I do not value head size and bite strength too much when it comes to true working terriers.
Yes, I want a dog with teeth, and it does not hurt if the dog knows when to use them, but in truth 99 percent of the work of a working terrier has nothing to do with bite strength; it has to do with nose, experience, chest size, brains, discretion and, above all else, VOICE.
Large heads are a show-ring affectation; a value embraced by theorists. Yes, you need a dog with teeth, but almost any jaw in a dog weighing 10 pounds or more will have a decent set of teeth in it.
The problem with a large head is that it tends to come with a large chest; a morphologically-linked combination because the larger chest is needed to support the larger head.

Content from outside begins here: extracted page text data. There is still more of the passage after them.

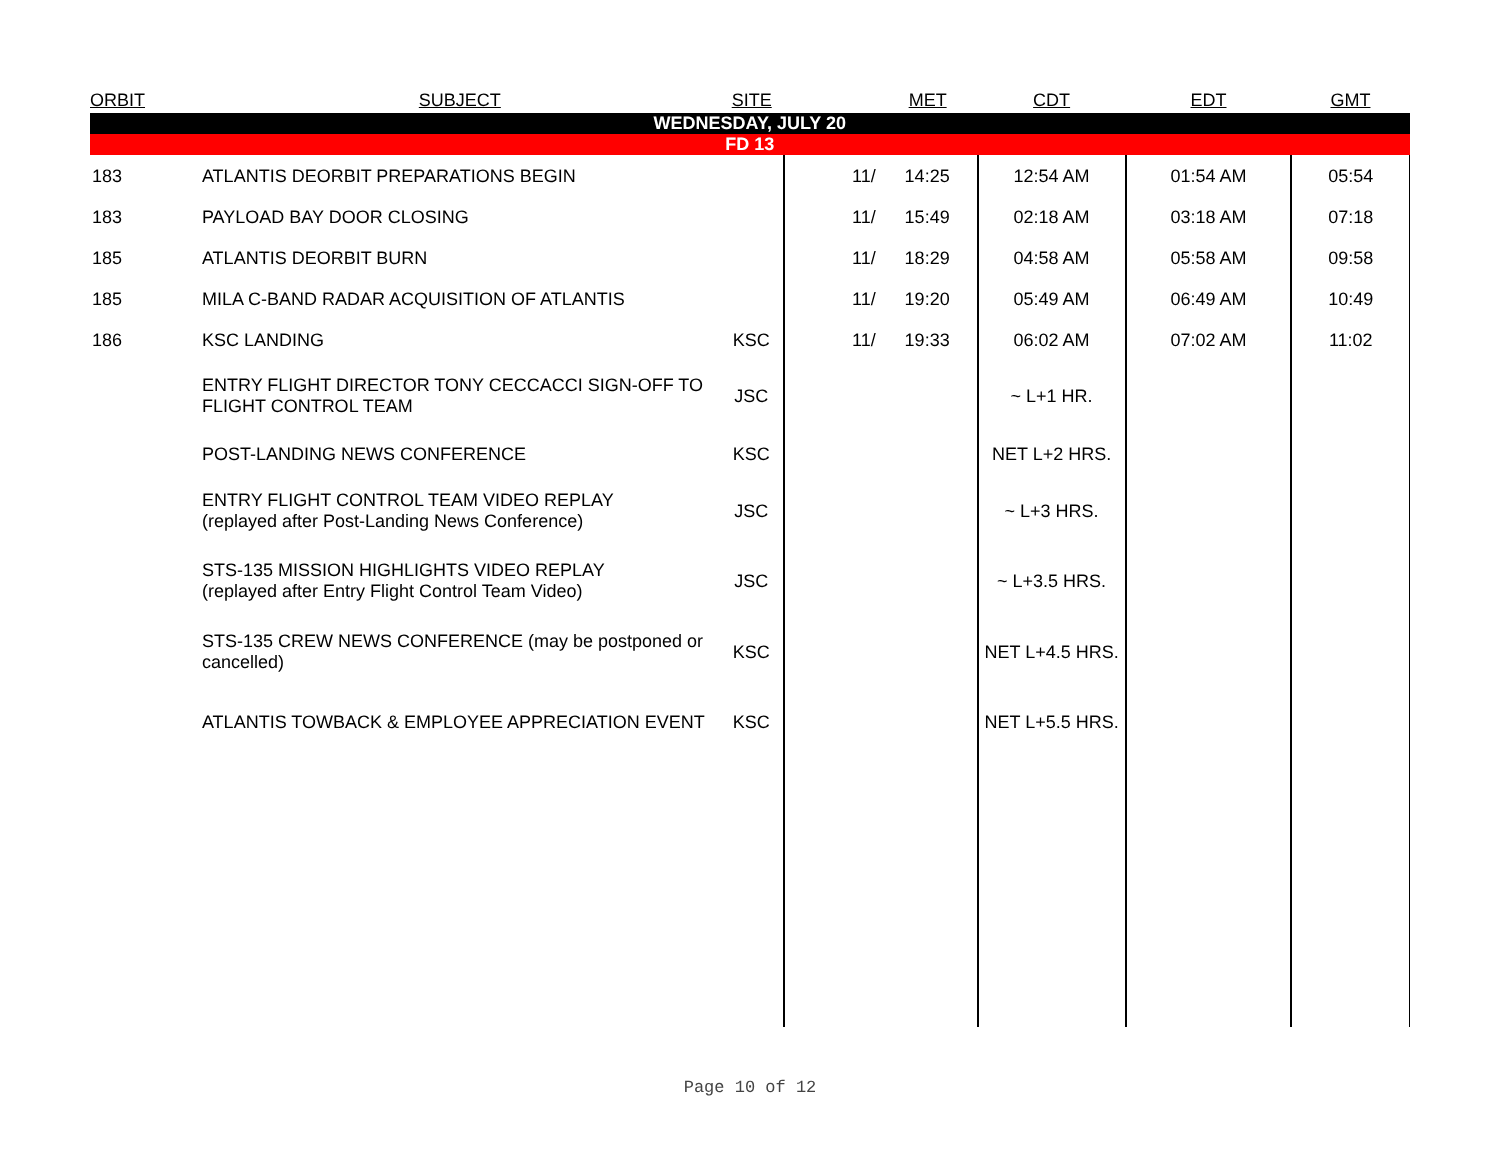| ORBIT | SUBJECT | SITE | | MET | CDT | EDT | GMT |
| --- | --- | --- | --- | --- | --- | --- | --- |
| WEDNESDAY, JULY 20 | | | | | | | |
| FD 13 | | | | | | | |
| 183 | ATLANTIS DEORBIT PREPARATIONS BEGIN | | 11/ | 14:25 | 12:54 AM | 01:54 AM | 05:54 |
| 183 | PAYLOAD BAY DOOR CLOSING | | 11/ | 15:49 | 02:18 AM | 03:18 AM | 07:18 |
| 185 | ATLANTIS DEORBIT BURN | | 11/ | 18:29 | 04:58 AM | 05:58 AM | 09:58 |
| 185 | MILA C-BAND RADAR ACQUISITION OF ATLANTIS | | 11/ | 19:20 | 05:49 AM | 06:49 AM | 10:49 |
| 186 | KSC LANDING | KSC | 11/ | 19:33 | 06:02 AM | 07:02 AM | 11:02 |
| | ENTRY FLIGHT DIRECTOR TONY CECCACCI SIGN-OFF TO FLIGHT CONTROL TEAM | JSC | | | ~ L+1 HR. | | |
| | POST-LANDING NEWS CONFERENCE | KSC | | | NET L+2 HRS. | | |
| | ENTRY FLIGHT CONTROL TEAM VIDEO REPLAY (replayed after Post-Landing News Conference) | JSC | | | ~ L+3 HRS. | | |
| | STS-135 MISSION HIGHLIGHTS VIDEO REPLAY (replayed after Entry Flight Control Team Video) | JSC | | | ~ L+3.5 HRS. | | |
| | STS-135 CREW NEWS CONFERENCE (may be postponed or cancelled) | KSC | | | NET L+4.5 HRS. | | |
| | ATLANTIS TOWBACK & EMPLOYEE APPRECIATION EVENT | KSC | | | NET L+5.5 HRS. | | |
Page 10 of 12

The problem with having a large chest on a working terrier is that when the dog gets underground it cannot maneuver with the speed and agility needed -- if it can get underground at all.
People who claim that a dog can "get there if it has the desire" are talking nonsense; a dog cannot excavate the 30-foot length of a den pipe, not can it dig out a narrow constriction point lined with rock and root. The true digger, unlike the ring-side theorist or once-a-year digger, knows that most dens are not made of potting soil and corn stalks!
An over-large dog will too often jam itself into a pipe like a cork in a bottle. In such a situation, the dog may be unable to move left or right, and may only be able to move backward with a great deal of difficulty. A terrier in such a situation, with formidable quarry right in front of it, is more likely to sustain unnecessary damage than if it were a smaller dog with a weaker head but a decent voice that it actually used.
Bottom line: Give me the smaller dog with ready voice and brains enough to avoid wreckage. It is an animal that can be dug to week after week.
The over-large mute dogs with the bully heads covered with scars are not flashing a "red badge of courage." Too often they are simply saying they were too big for the pipe and too mute to use any tool but teeth. Seen in that light, scars are not a mark of success, but a mark of failure.